> [Data in this exercise]
BEGIN

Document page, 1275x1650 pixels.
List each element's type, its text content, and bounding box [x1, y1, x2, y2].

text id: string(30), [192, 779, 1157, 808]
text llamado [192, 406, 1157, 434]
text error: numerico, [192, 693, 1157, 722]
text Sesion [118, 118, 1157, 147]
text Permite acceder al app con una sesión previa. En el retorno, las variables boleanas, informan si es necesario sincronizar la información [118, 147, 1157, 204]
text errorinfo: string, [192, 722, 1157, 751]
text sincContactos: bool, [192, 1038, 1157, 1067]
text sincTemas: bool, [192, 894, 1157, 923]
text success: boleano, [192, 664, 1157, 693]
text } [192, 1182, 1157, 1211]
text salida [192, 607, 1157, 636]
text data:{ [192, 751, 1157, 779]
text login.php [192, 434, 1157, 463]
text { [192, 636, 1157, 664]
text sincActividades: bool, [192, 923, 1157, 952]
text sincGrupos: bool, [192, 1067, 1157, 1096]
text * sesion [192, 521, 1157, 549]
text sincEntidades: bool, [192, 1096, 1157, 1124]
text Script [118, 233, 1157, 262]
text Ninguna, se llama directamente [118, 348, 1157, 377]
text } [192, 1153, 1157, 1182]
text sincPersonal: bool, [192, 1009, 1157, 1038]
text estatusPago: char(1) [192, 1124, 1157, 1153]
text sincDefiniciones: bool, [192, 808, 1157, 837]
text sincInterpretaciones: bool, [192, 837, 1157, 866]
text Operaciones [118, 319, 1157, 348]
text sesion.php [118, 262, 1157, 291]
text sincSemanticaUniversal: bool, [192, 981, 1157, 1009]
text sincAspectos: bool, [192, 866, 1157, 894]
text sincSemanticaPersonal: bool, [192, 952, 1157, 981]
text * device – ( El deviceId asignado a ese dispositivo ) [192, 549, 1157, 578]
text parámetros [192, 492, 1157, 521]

END
BEGIN

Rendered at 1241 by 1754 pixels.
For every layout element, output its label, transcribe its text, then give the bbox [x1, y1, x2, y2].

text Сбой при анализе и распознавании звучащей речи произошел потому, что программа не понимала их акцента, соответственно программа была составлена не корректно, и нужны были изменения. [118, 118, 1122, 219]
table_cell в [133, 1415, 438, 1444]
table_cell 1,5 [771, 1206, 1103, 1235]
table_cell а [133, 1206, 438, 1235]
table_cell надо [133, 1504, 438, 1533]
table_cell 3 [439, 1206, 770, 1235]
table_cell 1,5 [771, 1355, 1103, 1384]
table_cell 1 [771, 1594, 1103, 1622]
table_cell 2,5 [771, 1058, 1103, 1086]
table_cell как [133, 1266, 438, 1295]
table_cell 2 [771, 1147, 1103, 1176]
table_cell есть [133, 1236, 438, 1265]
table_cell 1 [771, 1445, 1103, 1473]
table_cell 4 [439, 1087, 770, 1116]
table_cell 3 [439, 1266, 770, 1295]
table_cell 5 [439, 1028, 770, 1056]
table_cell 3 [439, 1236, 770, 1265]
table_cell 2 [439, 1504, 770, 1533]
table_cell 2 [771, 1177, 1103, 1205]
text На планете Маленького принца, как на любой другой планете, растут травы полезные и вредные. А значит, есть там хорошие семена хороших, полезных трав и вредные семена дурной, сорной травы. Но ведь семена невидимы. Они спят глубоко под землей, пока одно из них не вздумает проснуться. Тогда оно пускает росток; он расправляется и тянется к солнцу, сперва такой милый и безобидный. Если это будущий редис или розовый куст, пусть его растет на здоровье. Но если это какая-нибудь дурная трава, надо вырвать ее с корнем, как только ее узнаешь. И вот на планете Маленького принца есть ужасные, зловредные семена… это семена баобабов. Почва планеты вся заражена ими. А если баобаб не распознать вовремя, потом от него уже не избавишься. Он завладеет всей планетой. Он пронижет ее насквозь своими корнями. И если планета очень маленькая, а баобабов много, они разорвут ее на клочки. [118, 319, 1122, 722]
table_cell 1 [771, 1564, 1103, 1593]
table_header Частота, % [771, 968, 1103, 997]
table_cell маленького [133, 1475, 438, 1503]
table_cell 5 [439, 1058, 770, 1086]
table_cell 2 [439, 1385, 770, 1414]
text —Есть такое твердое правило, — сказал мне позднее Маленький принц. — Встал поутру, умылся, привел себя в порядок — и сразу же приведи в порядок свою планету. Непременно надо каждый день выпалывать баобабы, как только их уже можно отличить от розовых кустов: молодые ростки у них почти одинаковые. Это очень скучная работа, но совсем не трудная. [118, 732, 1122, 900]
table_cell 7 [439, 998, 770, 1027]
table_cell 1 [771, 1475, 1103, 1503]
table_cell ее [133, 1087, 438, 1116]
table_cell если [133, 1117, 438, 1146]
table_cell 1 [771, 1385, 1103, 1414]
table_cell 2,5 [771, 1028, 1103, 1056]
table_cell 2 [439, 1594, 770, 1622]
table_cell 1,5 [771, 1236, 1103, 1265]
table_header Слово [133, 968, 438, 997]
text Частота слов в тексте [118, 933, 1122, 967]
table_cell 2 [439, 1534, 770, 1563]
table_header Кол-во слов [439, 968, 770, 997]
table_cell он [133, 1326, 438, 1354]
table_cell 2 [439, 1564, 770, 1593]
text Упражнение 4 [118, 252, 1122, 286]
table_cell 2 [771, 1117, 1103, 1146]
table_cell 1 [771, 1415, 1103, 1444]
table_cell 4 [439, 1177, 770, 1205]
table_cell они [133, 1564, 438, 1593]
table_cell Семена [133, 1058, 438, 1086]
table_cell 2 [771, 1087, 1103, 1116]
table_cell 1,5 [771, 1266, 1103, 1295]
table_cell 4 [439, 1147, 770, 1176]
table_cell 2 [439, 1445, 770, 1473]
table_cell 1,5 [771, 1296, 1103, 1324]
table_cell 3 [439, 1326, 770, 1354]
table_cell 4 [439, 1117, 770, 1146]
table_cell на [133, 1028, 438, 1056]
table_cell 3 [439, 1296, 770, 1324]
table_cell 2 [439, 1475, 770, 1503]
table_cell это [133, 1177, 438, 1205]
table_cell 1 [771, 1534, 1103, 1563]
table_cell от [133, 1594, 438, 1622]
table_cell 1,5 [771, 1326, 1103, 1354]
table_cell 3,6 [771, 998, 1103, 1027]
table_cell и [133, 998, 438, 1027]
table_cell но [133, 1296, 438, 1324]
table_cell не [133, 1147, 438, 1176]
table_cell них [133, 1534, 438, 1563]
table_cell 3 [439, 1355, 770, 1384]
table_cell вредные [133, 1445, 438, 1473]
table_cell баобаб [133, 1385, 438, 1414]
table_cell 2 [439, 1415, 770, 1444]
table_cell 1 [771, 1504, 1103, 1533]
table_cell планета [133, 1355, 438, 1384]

END
BEGIN

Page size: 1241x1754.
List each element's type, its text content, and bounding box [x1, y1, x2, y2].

END

> [Exercise] Transcribe the listing lines above verbatim, beginning with the line that contains "Document page, 1275x1650 pixels." and ending after the line that contains "text parámetros [192, 492, 1157, 521]".

> [Response to this exercise]
Document page, 1275x1650 pixels.
List each element's type, its text content, and bounding box [x1, y1, x2, y2].

text id: string(30), [192, 779, 1157, 808]
text llamado [192, 406, 1157, 434]
text error: numerico, [192, 693, 1157, 722]
text Sesion [118, 118, 1157, 147]
text Permite acceder al app con una sesión previa. En el retorno, las variables boleanas, informan si es necesario sincronizar la información [118, 147, 1157, 204]
text errorinfo: string, [192, 722, 1157, 751]
text sincContactos: bool, [192, 1038, 1157, 1067]
text sincTemas: bool, [192, 894, 1157, 923]
text success: boleano, [192, 664, 1157, 693]
text } [192, 1182, 1157, 1211]
text salida [192, 607, 1157, 636]
text data:{ [192, 751, 1157, 779]
text login.php [192, 434, 1157, 463]
text { [192, 636, 1157, 664]
text sincActividades: bool, [192, 923, 1157, 952]
text sincGrupos: bool, [192, 1067, 1157, 1096]
text * sesion [192, 521, 1157, 549]
text sincEntidades: bool, [192, 1096, 1157, 1124]
text Script [118, 233, 1157, 262]
text Ninguna, se llama directamente [118, 348, 1157, 377]
text } [192, 1153, 1157, 1182]
text sincPersonal: bool, [192, 1009, 1157, 1038]
text estatusPago: char(1) [192, 1124, 1157, 1153]
text sincDefiniciones: bool, [192, 808, 1157, 837]
text sincInterpretaciones: bool, [192, 837, 1157, 866]
text Operaciones [118, 319, 1157, 348]
text sesion.php [118, 262, 1157, 291]
text sincSemanticaUniversal: bool, [192, 981, 1157, 1009]
text sincAspectos: bool, [192, 866, 1157, 894]
text sincSemanticaPersonal: bool, [192, 952, 1157, 981]
text * device – ( El deviceId asignado a ese dispositivo ) [192, 549, 1157, 578]
text parámetros [192, 492, 1157, 521]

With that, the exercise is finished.